Is bead-based multiplexing the future of immune response measurement?
Considering the recent waves of infectious diseases and the emergence of mRNA vaccines, it has never been more important to have a robust and rigorous means of measuring immune response. Newly circulating pathogens must be identified and characterized, which includes assessing the human immune reaction to infection. Furthermore, as mRNA-based technologies offer a pathway for much faster vaccine development, it is essential to understand how each patient responds to them as quickly as possible.
This need to measure immune response to infectious disease and related vaccines may be more pressing than ever, but it’s certainly not new. Since the 1970s, the workhorse technique used in most laboratories has been the enzyme-linked immunosorbent assay (ELISA) – popular thanks to its efficiency and versatility. It can be conducted at high capacity, usually in 96-well plates, with results available within a day. ELISAs are also able to bind various analytes, which enables testing for different antigens as required.
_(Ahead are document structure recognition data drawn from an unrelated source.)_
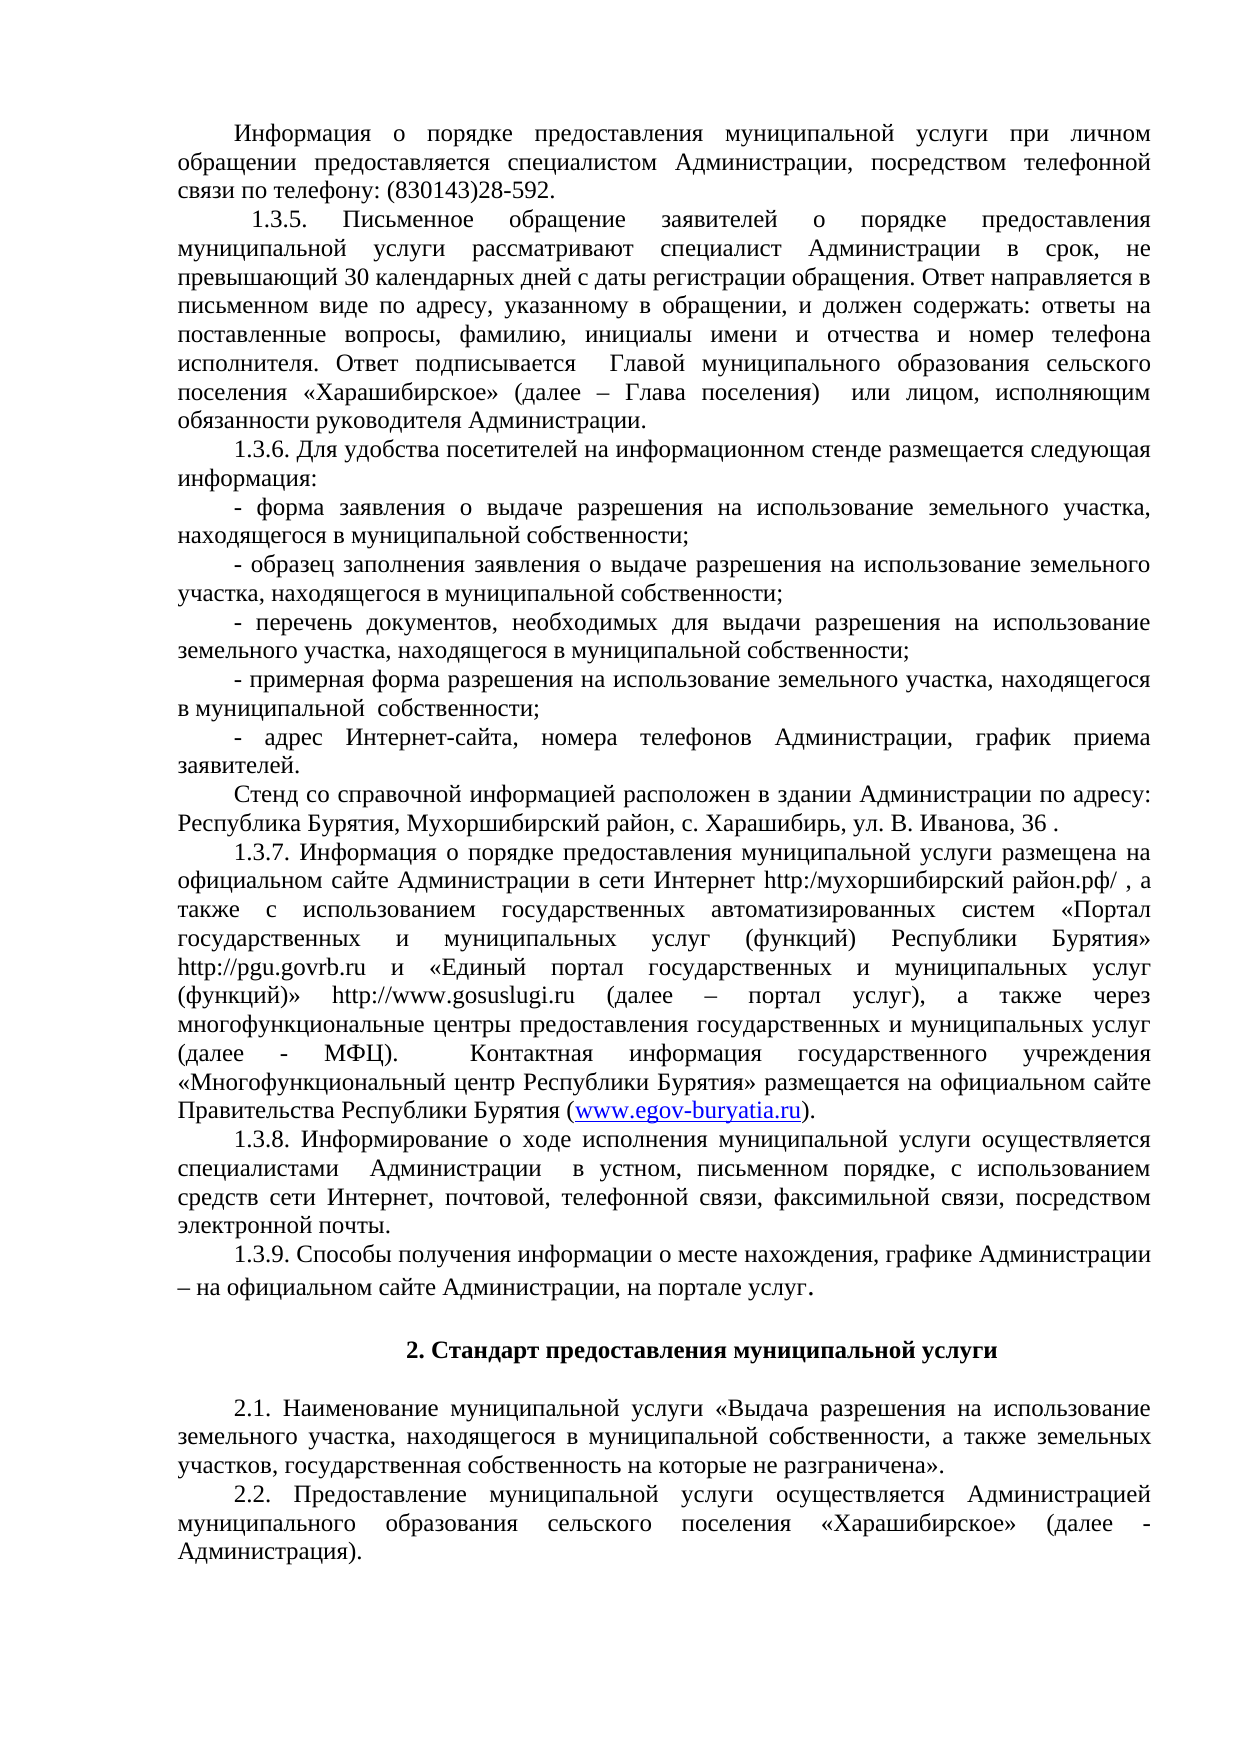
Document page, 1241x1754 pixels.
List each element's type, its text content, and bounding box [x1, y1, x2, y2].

text 1.3.8. Информирование о ходе исполнения муниципальной услуги осуществляется специалистами Администрации в устном, письменном порядке, с использованием средств сети Интернет, почтовой, телефонной связи, факсимильной связи, посредством электронной почты. [177, 1124, 1152, 1239]
text - образец заполнения заявления о выдаче разрешения на использование земельного участка, находящегося в муниципальной собственности; [177, 549, 1152, 607]
text Стенд со справочной информацией расположен в здании Администрации по адресу: Республика Бурятия, Мухоршибирский район, с. Харашибирь, ул. В. Иванова, 36 . [177, 779, 1152, 837]
text - адрес Интернет-сайта, номера телефонов Администрации, график приема заявителей. [177, 722, 1152, 779]
text 2. Стандарт предоставления муниципальной услуги [177, 1335, 1152, 1364]
text - форма заявления о выдаче разрешения на использование земельного участка, находящегося в муниципальной собственности; [177, 492, 1152, 549]
text 1.3.9. Способы получения информации о месте нахождения, графике Администрации – на официальном сайте Администрации, на портале услуг. [177, 1239, 1152, 1302]
text 2.2. Предоставление муниципальной услуги осуществляется Администрацией муниципального образования сельского поселения «Харашибирское» (далее - Администрация). [177, 1479, 1152, 1565]
text - примерная форма разрешения на использование земельного участка, находящегося в муниципальной собственности; [177, 664, 1152, 722]
text 2.1. Наименование муниципальной услуги «Выдача разрешения на использование земельного участка, находящегося в муниципальной собственности, а также земельных участков, государственная собственность на которые не разграничена». [177, 1393, 1152, 1479]
text 1.3.6. Для удобства посетителей на информационном стенде размещается следующая информация: [177, 434, 1152, 492]
text - перечень документов, необходимых для выдачи разрешения на использование земельного участка, находящегося в муниципальной собственности; [177, 607, 1152, 664]
text 1.3.7. Информация о порядке предоставления муниципальной услуги размещена на официальном сайте Администрации в сети Интернет http:/мухоршибирский район.рф/ , а также с использованием государственных автоматизированных систем «Портал государственных и муниципальных услуг (функций) Республики Бурятия» http://pgu.govrb.ru и «Единый портал государственных и муниципальных услуг (функций)» http://www.gosuslugi.ru (далее – портал услуг), а также через многофункциональные центры предоставления государственных и муниципальных услуг (далее - МФЦ). Контактная информация государственного учреждения «Многофункциональный центр Республики Бурятия» размещается на официальном сайте Правительства Республики Бурятия (www.egov-buryatia.ru). [177, 837, 1152, 1124]
text Информация о порядке предоставления муниципальной услуги при личном обращении предоставляется специалистом Администрации, посредством телефонной связи по телефону: (830143)28-592. [177, 118, 1152, 204]
text 1.3.5. Письменное обращение заявителей о порядке предоставления муниципальной услуги рассматривают специалист Администрации в срок, не превышающий 30 календарных дней с даты регистрации обращения. Ответ направляется в письменном виде по адресу, указанному в обращении, и должен содержать: ответы на поставленные вопросы, фамилию, инициалы имени и отчества и номер телефона исполнителя. Ответ подписывается Главой муниципального образования сельского поселения «Харашибирское» (далее – Глава поселения) или лицом, исполняющим обязанности руководителя Администрации. [177, 204, 1152, 434]
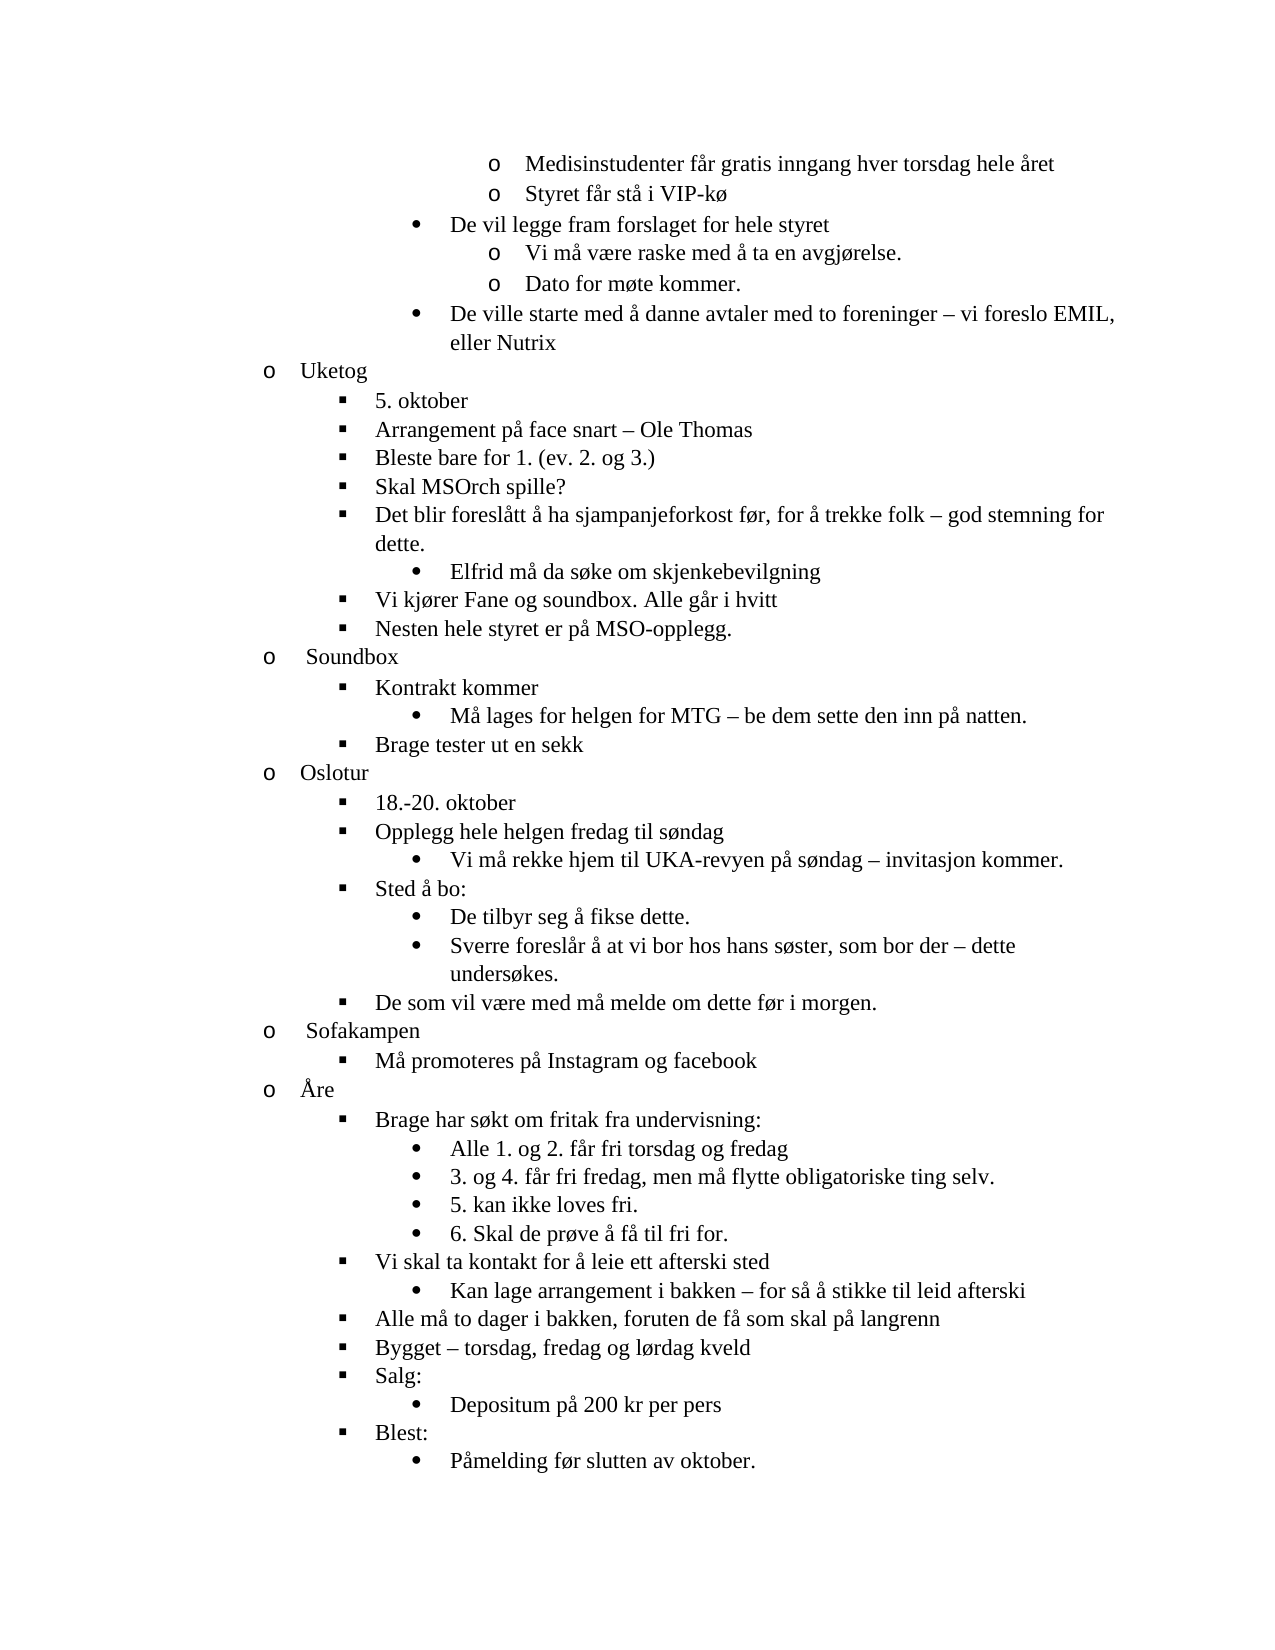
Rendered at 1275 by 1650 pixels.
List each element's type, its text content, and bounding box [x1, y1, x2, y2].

list Blest: [337, 1419, 1125, 1445]
list Alle må to dager i bakken, foruten de få som skal på langrenn [337, 1305, 1125, 1332]
list Påmelding før slutten av oktober. [412, 1447, 1125, 1474]
list De vil legge fram forslaget for hele styret [412, 211, 1125, 237]
list Dato for møte kommer. [487, 270, 1125, 298]
list Opplegg hele helgen fredag til søndag [337, 818, 1125, 844]
list De som vil være med må melde om dette før i morgen. [337, 988, 1125, 1015]
list Uketog [262, 357, 1125, 385]
list Vi skal ta kontakt for å leie ett afterski sted [337, 1248, 1125, 1275]
list Kan lage arrangement i bakken – for så å stikke til leid afterski [412, 1277, 1125, 1303]
list 5. kan ikke loves fri. [412, 1192, 1125, 1218]
list Skal MSOrch spille? [337, 473, 1125, 499]
list Brage har søkt om fritak fra undervisning: [337, 1106, 1125, 1133]
list Må lages for helgen for MTG – be dem sette den inn på natten. [412, 702, 1125, 728]
list 18.-20. oktober [337, 789, 1125, 816]
list Vi må være raske med å ta en avgjørelse. [487, 239, 1125, 267]
list Sofakampen [262, 1017, 1125, 1045]
list De ville starte med å danne avtaler med to foreninger – vi foreslo EMIL, eller Nutrix [412, 300, 1125, 355]
list Det blir foreslått å ha sjampanjeforkost før, for å trekke folk – god stemning for dette. [337, 501, 1125, 556]
list Elfrid må da søke om skjenkebevilgning [412, 558, 1125, 584]
list Sted å bo: [337, 875, 1125, 901]
list Styret får stå i VIP-kø [487, 180, 1125, 209]
list Alle 1. og 2. får fri torsdag og fredag [412, 1135, 1125, 1161]
list Kontrakt kommer [337, 674, 1125, 700]
list Soundbox [262, 643, 1125, 672]
list Oslotur [262, 759, 1125, 787]
list Bygget – torsdag, fredag og lørdag kveld [337, 1334, 1125, 1360]
list Vi må rekke hjem til UKA-revyen på søndag – invitasjon kommer. [412, 846, 1125, 873]
list Arrangement på face snart – Ole Thomas [337, 416, 1125, 442]
list De tilbyr seg å fikse dette. [412, 903, 1125, 929]
list Må promoteres på Instagram og facebook [337, 1047, 1125, 1074]
list 3. og 4. får fri fredag, men må flytte obligatoriske ting selv. [412, 1163, 1125, 1189]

However, widespread use of a tool does not qualify it as the ideal. ELISAs can only test for one immunoglobulin isotype or subtype for a single antigen at a time – yet modern immune analysis requires the interrogation of several parameters at once. Just imagine how limited the COVID-19 public health response would have been had scientists not been able to easily test for antibodies to three different proteins to distinguish between the immune response from a vaccine versus a natural infection. With ELISAs, a test must be run for each antibody isotype or subtype of each antigen, with a new biological sample every time – and that’s simply not feasible for the comprehensive immune response analysis required today.
More scientists have turned to a bead-based multiplexing technology that allows for comprehensive measurement of the immune response by testing for as many as 500 analytes – including antibodies, cytokines, chemokines, or nucleic acids – from a single sample. This approach allows for rapid results, generating information in just a few hours.